Scan the data below and copy each line where "Saturday" occurs.

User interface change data
____

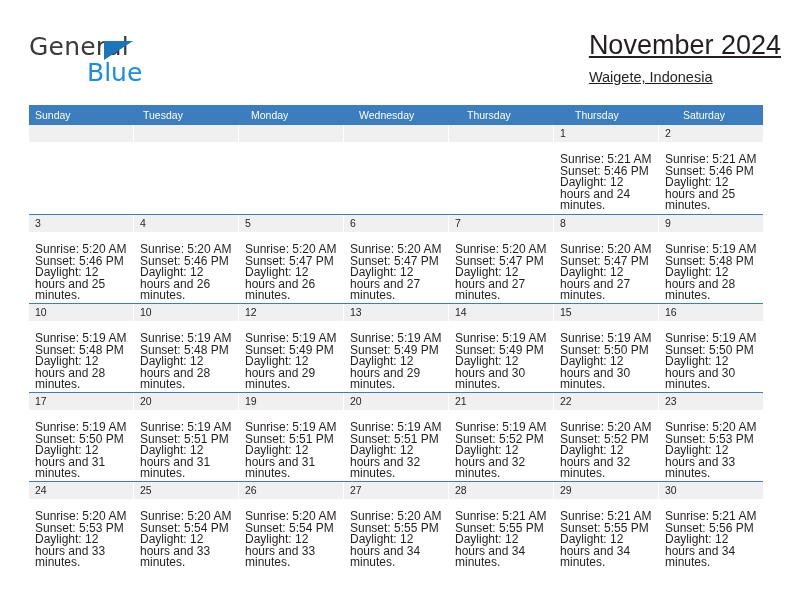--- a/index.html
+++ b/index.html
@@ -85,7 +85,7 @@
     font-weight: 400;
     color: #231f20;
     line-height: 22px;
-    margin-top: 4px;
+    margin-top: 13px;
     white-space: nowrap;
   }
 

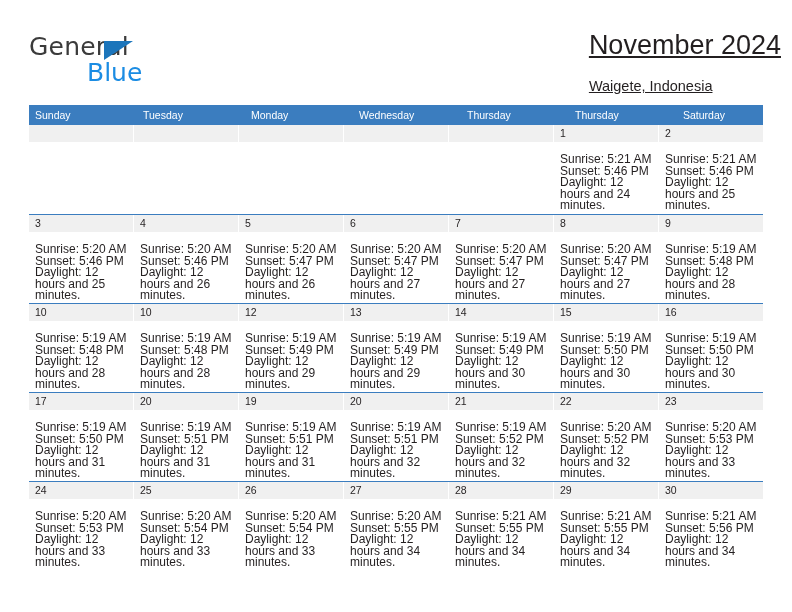--- a/index.html
+++ b/index.html
@@ -180,8 +180,8 @@
         <div class="weekday">Sunday</div>
         <div class="weekday">Tuesday</div>
         <div class="weekday">Monday</div>
+        <div class="weekday">Thursday</div>
         <div class="weekday">Wednesday</div>
-        <div class="weekday">Thursday</div>
         <div class="weekday">Thursday</div>
         <div class="weekday">Saturday</div>
       </div>

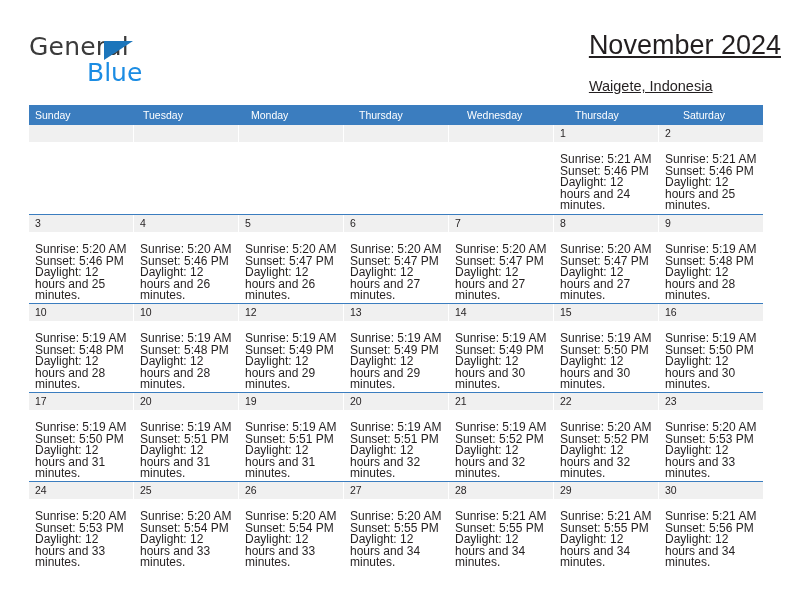--- a/index.html
+++ b/index.html
@@ -183,7 +183,6 @@
         <div class="weekday">Thursday</div>
         <div class="weekday">Wednesday</div>
         <div class="weekday">Thursday</div>
-        <div class="weekday">Saturday</div>
       </div>
     <div id="weeks-container">
         <div class="week">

____

* [Answer to this task]
         <div class="weekday">Saturday</div>
-        <div class="weekday">Saturday</div>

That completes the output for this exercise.